----- SOURCE DATA -----
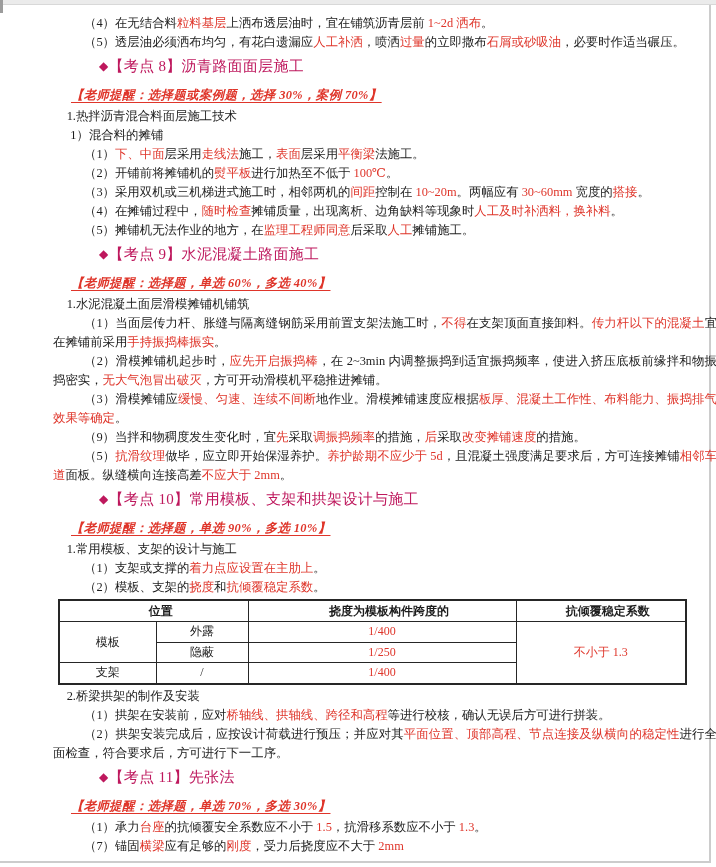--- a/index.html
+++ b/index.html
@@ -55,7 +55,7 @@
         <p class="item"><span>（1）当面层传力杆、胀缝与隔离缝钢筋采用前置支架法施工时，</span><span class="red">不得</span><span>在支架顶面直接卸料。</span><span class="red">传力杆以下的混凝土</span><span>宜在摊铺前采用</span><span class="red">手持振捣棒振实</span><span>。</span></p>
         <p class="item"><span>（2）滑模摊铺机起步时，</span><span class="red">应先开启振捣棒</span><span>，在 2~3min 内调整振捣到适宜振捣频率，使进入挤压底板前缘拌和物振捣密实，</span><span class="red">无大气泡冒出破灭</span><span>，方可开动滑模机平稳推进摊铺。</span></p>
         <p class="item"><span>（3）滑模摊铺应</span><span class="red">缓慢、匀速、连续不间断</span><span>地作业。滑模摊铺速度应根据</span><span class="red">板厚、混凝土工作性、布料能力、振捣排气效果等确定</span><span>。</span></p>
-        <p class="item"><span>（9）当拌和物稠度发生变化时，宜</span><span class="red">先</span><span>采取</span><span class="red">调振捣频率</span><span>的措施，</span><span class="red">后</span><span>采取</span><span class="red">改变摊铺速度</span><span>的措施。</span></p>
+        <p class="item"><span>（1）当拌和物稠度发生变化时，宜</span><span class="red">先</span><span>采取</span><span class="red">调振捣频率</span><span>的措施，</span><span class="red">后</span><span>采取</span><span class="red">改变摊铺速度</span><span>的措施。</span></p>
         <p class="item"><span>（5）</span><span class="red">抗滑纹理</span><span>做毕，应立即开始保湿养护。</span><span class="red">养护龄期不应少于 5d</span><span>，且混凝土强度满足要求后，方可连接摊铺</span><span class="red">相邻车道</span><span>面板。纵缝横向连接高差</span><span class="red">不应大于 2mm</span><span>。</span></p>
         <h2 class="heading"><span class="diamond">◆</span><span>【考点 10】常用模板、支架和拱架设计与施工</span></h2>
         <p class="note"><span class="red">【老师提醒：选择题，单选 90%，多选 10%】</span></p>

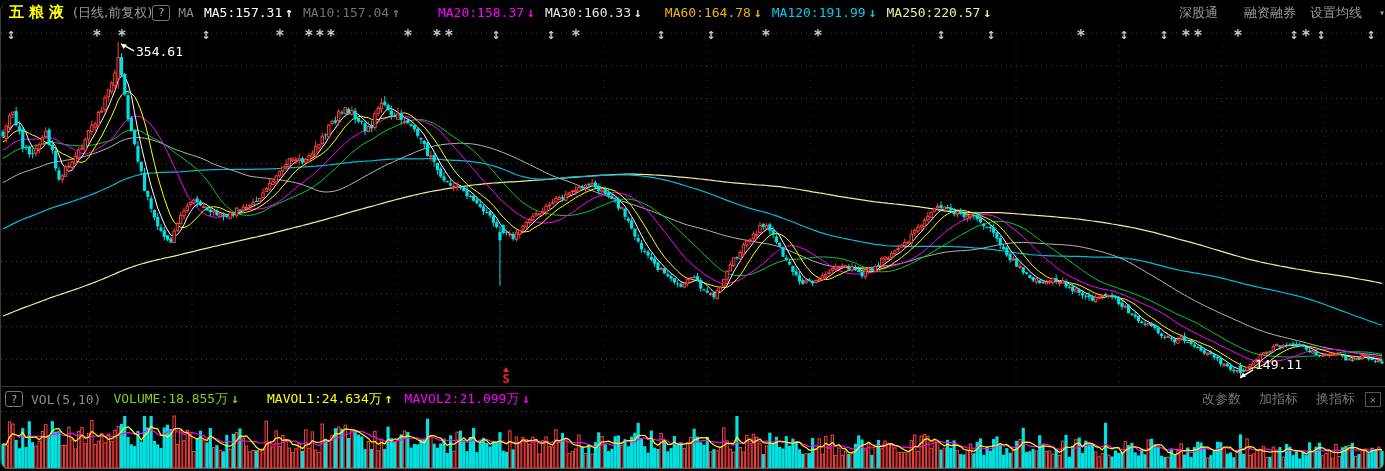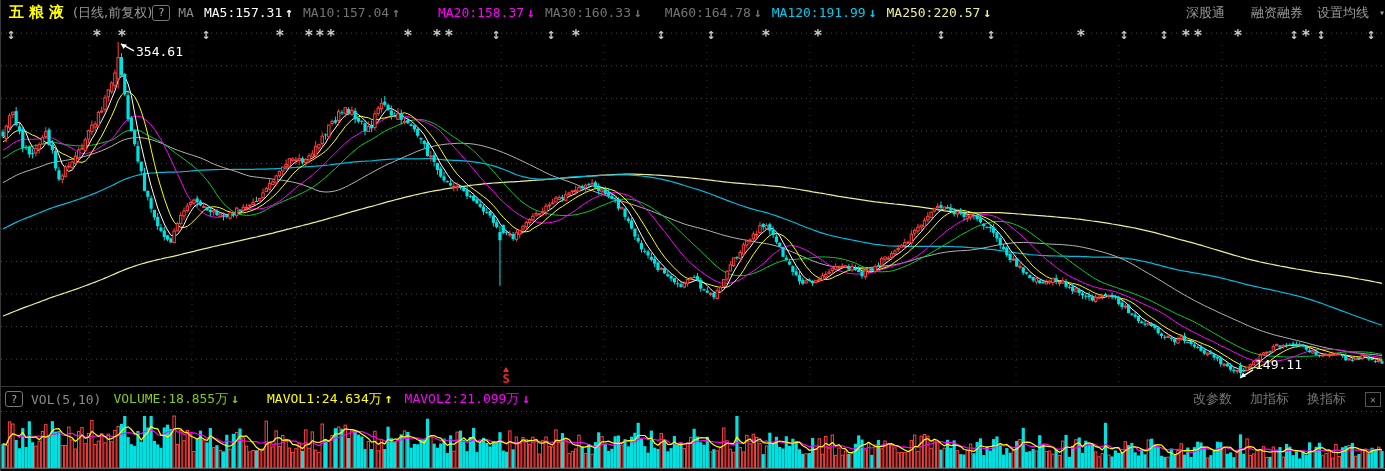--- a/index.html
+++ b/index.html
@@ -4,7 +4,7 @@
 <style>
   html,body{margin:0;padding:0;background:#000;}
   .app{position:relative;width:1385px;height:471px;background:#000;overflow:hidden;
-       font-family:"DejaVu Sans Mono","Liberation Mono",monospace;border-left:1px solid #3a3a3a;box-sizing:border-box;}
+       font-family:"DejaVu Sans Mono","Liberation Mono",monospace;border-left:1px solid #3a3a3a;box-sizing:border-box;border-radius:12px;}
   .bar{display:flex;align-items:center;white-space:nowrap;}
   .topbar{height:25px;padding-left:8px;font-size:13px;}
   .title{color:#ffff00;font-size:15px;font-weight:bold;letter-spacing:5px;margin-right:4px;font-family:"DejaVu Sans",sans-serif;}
-----
----- SOURCE DATA -----
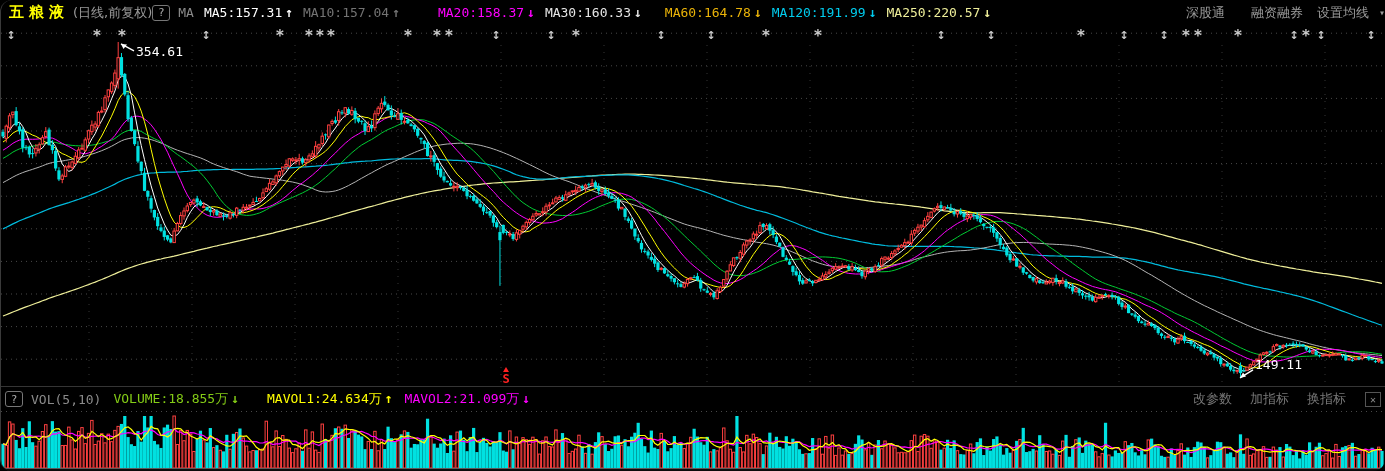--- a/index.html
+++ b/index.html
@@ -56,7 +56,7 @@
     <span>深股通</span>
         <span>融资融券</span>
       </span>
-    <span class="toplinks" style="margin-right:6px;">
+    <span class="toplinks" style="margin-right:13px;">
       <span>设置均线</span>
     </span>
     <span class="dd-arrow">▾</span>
-----
* **EXERCISE BRIEF**
Using the listing above, work out how many lines include the word "padding", and report that number alone.

* **EXPECTED OUTPUT**
2